This is Charlie Elder’s second book. Following on from his earlier ‘While Flocks Last’ (which I own and now plan to read again) where he went around the UK to find forty birds on the UK red list which means they are in serious decline, the author now gads around the UK looking for 25 rare or hard to find creatures. As well as birds he’s included insects, mammals, amphibians and marine life.
Charlie Elder is undoubtedly very excited by nature and keen to bring to our attention the plight of many of our scarcer creatures; you have to be over a certain level of enthusiasm to spend time sleeping in your car, endure various boat trips to islands to find black rats and to get up at the crack of dawn to go scuba diving in the sea off the south coast of Britain.

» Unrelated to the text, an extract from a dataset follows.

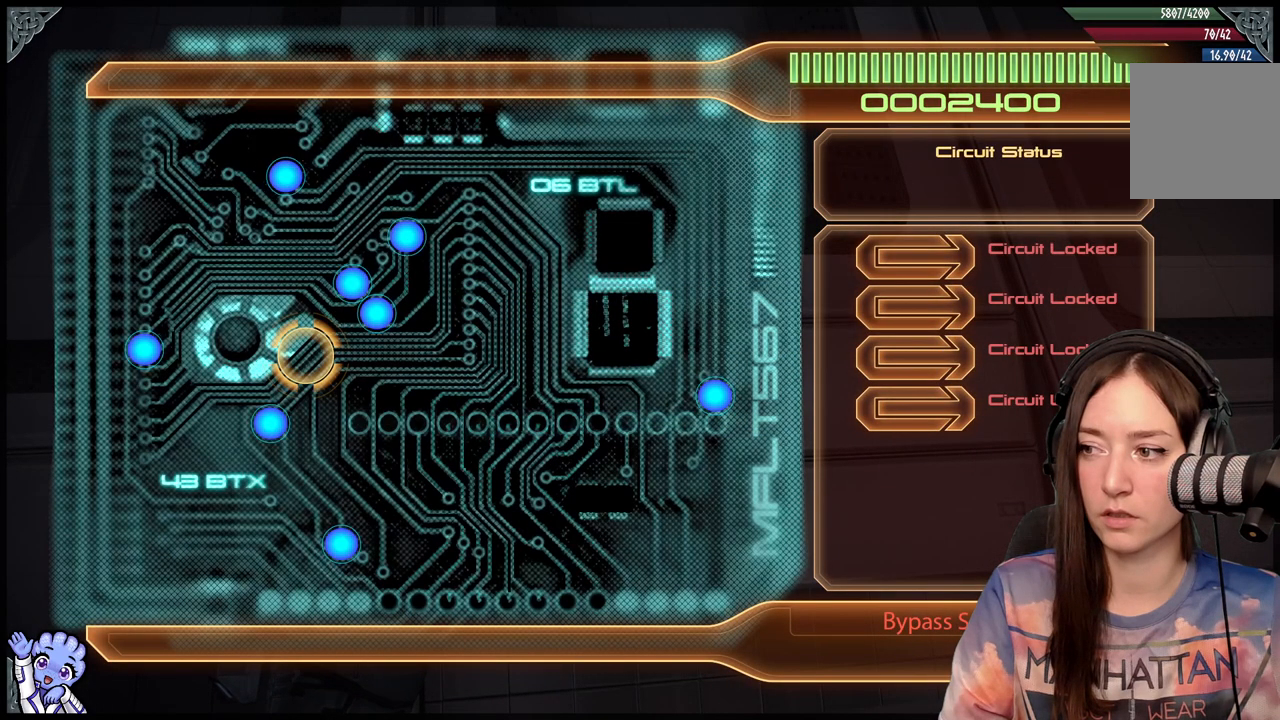
{"buttons": [], "left_stick": "down-left", "right_stick": "center", "events": [[417, "left_stick", "down-left"]]}
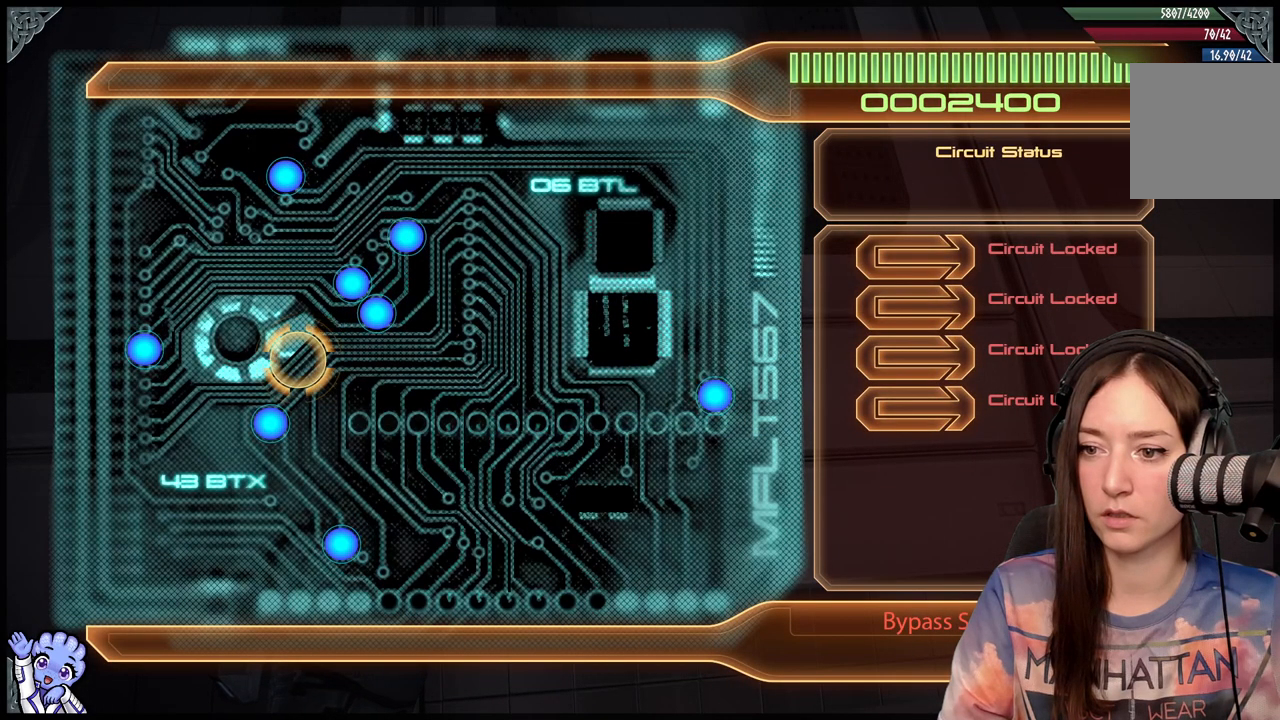
{"buttons": [], "left_stick": "center", "right_stick": "center", "events": [[183, "left_stick", "down"], [300, "left_stick", "center"]]}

The scarce creatures chosen to feature in the book, whilst they do deserve to have that descriptor, are, as the author points out, entirely random. And, this is the problem for me. The narrative just doesn’t seem to flow in the same way that other, similar books such as Patrick Barkham’s excellent Butterfly Isles or the authors aforementioned While Flocks Last. His enthusiasm just didn’t come out of the page and grab me, it didn’t make me want to find out if he spotted all of the 25 beasties on his list. Whilst there were some interesting bits of information about the animals in question, it almost felt like a book about the hardships the author endured to go and see them – which of course he decided were all worth it in the end.
Maybe it is just that there are other and better nature books, or maybe the whole seeing a number of things in a year is a bit jaded, or perhaps it is just the sheer amount of travelling that the author did just to see these creatures that didn’t work for me. (Good job all that nature was ripped up so he had some nice roads to travel about the country on to see these rare and threatened species.)
If I was to rate the book, I would sit on the fence and give it three stars out of five – not bad, but it did seem as though the author was trying to think of subject matter for another book rather than already having a list of creatures he wanted to see before it was too late.